Hukka (not verified)says...

"We also struggle with waiting for others to figure things out. It wastes so much time. We want to take care of the issue and move on."

I think herein lies the issue, or atleast part of it. The problem I personally have with people approaching me in this manner is that its not their decision to make. Nobody has the right to swoop into my life and start tinkering about, no matter how much sense it makes to them. To be clear, I'm not reffering to you, obviously, because I don't know you and have no way of knowing how you operate in reality. But having had encounters such as this I would like to lay stress on the fact that no matter how logical something seems to the INTJ, sometimes they just DON'T know better whats good for the other person. And people also have perfectly valid reasons for rejecting the advice given to them which have nothing to do with being intimidated or unable to face honesty.

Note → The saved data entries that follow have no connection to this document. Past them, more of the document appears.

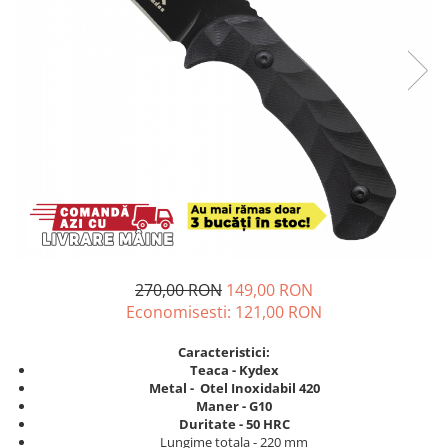
270,00 RON
149,00 RON
Economisesti:
121,00
RON
Caracteristici:
Teaca - Kydex
Metal - Otel Inoxidabil 420
Maner -
G10
Duritate - 50 HRC
Lungime totala - 220 mm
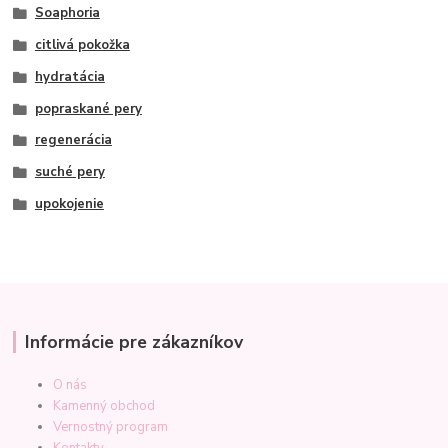
Soaphoria
citlivá pokožka
hydratácia
popraskané pery
regenerácia
suché pery
upokojenie
Informácie pre zákazníkov
O nás
Kamenný obchod
Vernostný program
Kontakty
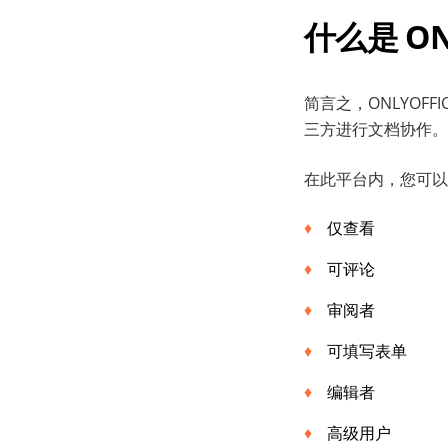
什么是
O
简言之，ONLYO
三方进行文档协作。
在此平台内，您可以
仅查看
可评论
审阅者
可填写表单
编辑者
高级用户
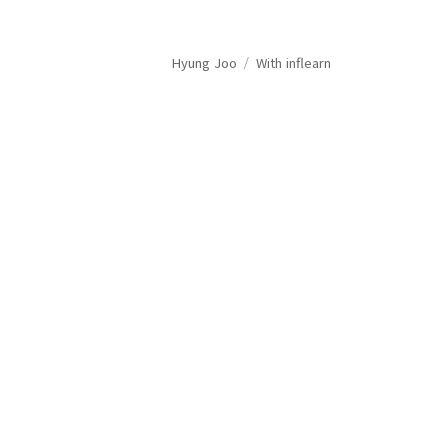
Hyung Joo
With inflearn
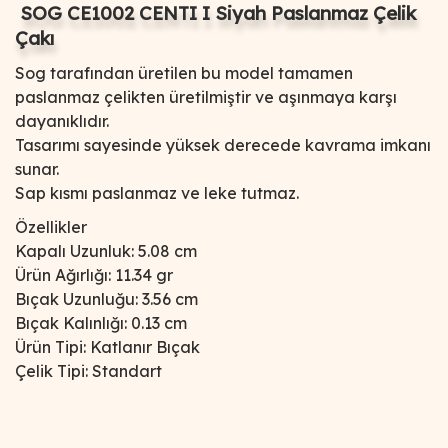
SOG CE1002 CENTI I Siyah Paslanmaz Çelik
Çakı
Sog tarafından üretilen bu model tamamen
paslanmaz çelikten üretilmiştir ve aşınmaya karşı
dayanıklıdır.
Tasarımı sayesinde yüksek derecede kavrama imkanı
sunar.
Sap kısmı paslanmaz ve leke tutmaz.
Özellikler
Kapalı Uzunluk: 5.08 cm
Ürün Ağırlığı: 11.34 gr
Bıçak Uzunluğu: 3.56 cm
Bıçak Kalınlığı: 0.13 cm
Ürün Tipi: Katlanır Bıçak
Çelik Tipi: Standart
Bu ürünün fiyat bilgisi, resim, ürün açıklamalarında ve diğer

I might be talking from a slightly different angle, though. I'm perhaps thinking more of the situations where unwanted advice/attempts to control are doled out without the receiver venting or seeking any kind of emotional comfort. I would also like to say that this is not meant as a personal attack to Debbie, or as a disagreement on the motives of INTJs giving unsolicited advice. I'm only trying to illuminate the other side of this. I'll be the first to admit that this is a somewhat sore spot, because I have dealt with this mentality in my life a few times too often. (I've no idea what personality type I am BTW, and am not that interested in which slot I fit into.) To be sure, I think its arrogant to assume that somebody only gives unsolicited advice because they are insecure, but I will say that its equally arrogant to assume that people are not following your advice/letting you solve their problems simply because they are intimidated by you/ less smart than you/ insecure. And that is deffinitely how people have viewed my rejecting their unsolicited problem solving attempts. Maybe its a different matter if somebody is constantly venting their problems but then get offended for being offered advice?